石原大臣記者会見録(平成25年3月8日(金)8:43~8:49 於:(衆)本会議場中庭側廊下ぶら下がり)

1.発言要旨

 私のほうから2点御報告があります。来週の月曜日には東日本大震災から2年を迎えます。震災で命を失われた多くの方々の無念の思いや、今なお大変な困難の中にある被災者の方々のことを改めて心に刻み、総理の指示にもあるとおり、全員が復興大臣という気持ちを持って全力で取り組みたいと思っています。
 環境省としては、除染、がれきの処理について、これからの1年間は被災者の方々の目に見える、心に届く成果を上げられるものにしていかなければならないと思っています。そんな中で、線量が特に高くて現状では立ち入ることのできない帰還困難区域についても、8月のお盆までにはお墓参りをしたい、という強い御要望が福島の首長さん等々からございます。復興庁と連携して、帰還困難区域内の墓地について、先行的に除染をすることとし、お盆に間に合うように、地元自治体の皆様と必要な調整を進めていきたいと思います。これが1点目の御報告です。
 2点目ですが、今週末、長崎県と福岡県を訪問します。土曜日ですが、長崎県五島沖において実施している我が国初の浮体式の洋上風力発電の運転状況を視察します。再生可能エネルギーの中で、この浮体式の洋上風力は大変ポテンシャルの高いものです。実験の規模もこれから拡大していかなければなりません。そういうものをしっかりと見て、施策に活かしていきたいと思います。
 そして翌日曜日ですが、これも国民の皆様方の関心事になっておりますPM2.5について、健康影響への不安の声が強い福岡県において「車座ふるさとトーク」を実施します。現実にそこで暮らされている方々、お子さんをお持ちの方々等々と意見交換をさせていただきたいと考えています。私からは以上です。

2.質疑応答

(問)読売新聞の吉良と申します。中間貯蔵施設なのですけれども、先週、業者が決まりまして、その後、調査はどのようになっていますでしょうか。
(答)ただ今、御質問のありました中間貯蔵施設の調査についてですが、3月1日金曜日に業者の契約を終えたところです。このことについては既に御報告しています。既に、現地確認という形で調査に着手していると聞いています。地元の御意見を聞き、また、必要な準備を進め、順次、現地を歩いての調査や地権者の方々の同意を得て、ボーリング調査等々を始めていこうと考えているところです。調査の結果を踏まえ、安全性に十分配慮した施設の具体的なイメージ、「こういうものができて、こういう形になっていますから、何の御心配もありません」というようなイメージをお示ししつつ、丁寧な説明を行い、設置についての地元の理解を得ていきたいと考えているところです。
(問)これは3町とも、もう既に入っているということでよろしいですか。
(答)具体的な、どこをどうしているということは、私も、写真でこういうことをやっているという報告しか受けていませんので、コメントは控えさせていただきます。

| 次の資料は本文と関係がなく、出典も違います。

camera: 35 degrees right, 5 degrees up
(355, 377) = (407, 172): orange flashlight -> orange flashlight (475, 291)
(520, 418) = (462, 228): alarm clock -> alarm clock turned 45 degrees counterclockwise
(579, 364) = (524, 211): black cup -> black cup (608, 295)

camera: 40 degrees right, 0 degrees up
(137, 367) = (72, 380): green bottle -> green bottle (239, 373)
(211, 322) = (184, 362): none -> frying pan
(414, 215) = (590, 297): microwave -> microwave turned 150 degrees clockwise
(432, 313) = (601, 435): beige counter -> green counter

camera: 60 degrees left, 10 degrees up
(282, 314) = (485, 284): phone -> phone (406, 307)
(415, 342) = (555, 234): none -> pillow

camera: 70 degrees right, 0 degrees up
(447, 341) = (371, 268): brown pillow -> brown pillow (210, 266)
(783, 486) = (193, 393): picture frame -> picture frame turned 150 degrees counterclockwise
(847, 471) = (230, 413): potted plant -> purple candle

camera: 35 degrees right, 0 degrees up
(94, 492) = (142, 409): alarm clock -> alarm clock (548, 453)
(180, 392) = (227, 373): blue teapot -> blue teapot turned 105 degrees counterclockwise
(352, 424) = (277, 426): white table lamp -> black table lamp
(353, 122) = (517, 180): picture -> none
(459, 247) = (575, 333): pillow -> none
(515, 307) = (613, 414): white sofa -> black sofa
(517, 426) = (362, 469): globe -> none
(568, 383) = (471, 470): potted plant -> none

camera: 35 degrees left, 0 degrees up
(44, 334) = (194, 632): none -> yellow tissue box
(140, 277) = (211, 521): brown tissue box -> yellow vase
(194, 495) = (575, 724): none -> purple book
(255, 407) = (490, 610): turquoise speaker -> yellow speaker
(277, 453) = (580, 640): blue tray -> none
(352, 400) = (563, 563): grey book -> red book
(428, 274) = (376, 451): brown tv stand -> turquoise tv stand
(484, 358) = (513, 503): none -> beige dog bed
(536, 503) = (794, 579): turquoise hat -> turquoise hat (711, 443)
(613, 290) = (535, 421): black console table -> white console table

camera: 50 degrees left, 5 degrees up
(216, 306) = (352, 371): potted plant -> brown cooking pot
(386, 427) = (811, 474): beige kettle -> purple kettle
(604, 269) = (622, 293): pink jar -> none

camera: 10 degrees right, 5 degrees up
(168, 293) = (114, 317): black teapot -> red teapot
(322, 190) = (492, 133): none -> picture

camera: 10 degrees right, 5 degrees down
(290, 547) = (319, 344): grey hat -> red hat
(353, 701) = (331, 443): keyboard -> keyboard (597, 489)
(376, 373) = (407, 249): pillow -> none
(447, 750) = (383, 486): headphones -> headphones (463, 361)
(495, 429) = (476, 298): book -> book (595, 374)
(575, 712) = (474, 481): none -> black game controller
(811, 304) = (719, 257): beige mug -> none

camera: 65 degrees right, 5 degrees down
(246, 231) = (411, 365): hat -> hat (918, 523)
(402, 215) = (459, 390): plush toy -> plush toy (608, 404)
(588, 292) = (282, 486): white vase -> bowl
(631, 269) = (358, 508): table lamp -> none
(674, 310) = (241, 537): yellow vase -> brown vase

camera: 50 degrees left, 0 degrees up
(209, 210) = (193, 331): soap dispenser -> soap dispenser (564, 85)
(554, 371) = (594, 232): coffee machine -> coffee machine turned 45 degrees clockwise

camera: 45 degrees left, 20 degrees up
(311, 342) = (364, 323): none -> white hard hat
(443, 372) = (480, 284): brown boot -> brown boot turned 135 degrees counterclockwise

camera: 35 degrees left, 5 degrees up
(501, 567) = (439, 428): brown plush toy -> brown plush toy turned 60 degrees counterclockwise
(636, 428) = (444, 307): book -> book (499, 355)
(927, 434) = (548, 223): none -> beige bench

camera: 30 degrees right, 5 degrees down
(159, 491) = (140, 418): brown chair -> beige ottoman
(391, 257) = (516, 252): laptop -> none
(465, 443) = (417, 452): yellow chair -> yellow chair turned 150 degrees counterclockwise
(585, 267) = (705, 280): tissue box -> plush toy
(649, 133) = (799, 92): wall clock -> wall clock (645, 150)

(問)黄砂が今日から到達するのではないかという予報があります。PM2.5との関係は、少し不明確なところもあるのですけれども、用心に越したことは無いかと思いますので、国民に呼びかけとかありましたらお願いしたいのですけれども。
(答)これは何度も御質問の出ている点でして、日曜日のふるさとトークでも、現実にそこで暮らされている方々の不安や、健康への影響のお話を聞かせていただこうと思っています。私みたいに元気な人間は多分そんなに影響が無いと思いますが、気管支疾患を患われている方、あるいはぜん息の方、アレルギーをお持ちの方等々は御注意いただければと思います。黄砂がくると予想されている地域においては、不要不急の外出はお控えください、といった注意喚起を各自治体から、学校施設あるいは保育園等々に連絡するシステムは、既に構築されています。どういう化学変化があるのかということについては、まだまだ知見の集積がありませんので、当初言われていたよりも早い時期に基準値を超える事案が九州で発生したこともあり、国立環境研究所等々からも人を派遣して、因果関係、また実態をしっかり調査するようにと、この間の荒尾市の状況を聞いてすぐに指示を出したところです。もう少しお時間を頂戴したいと思っています。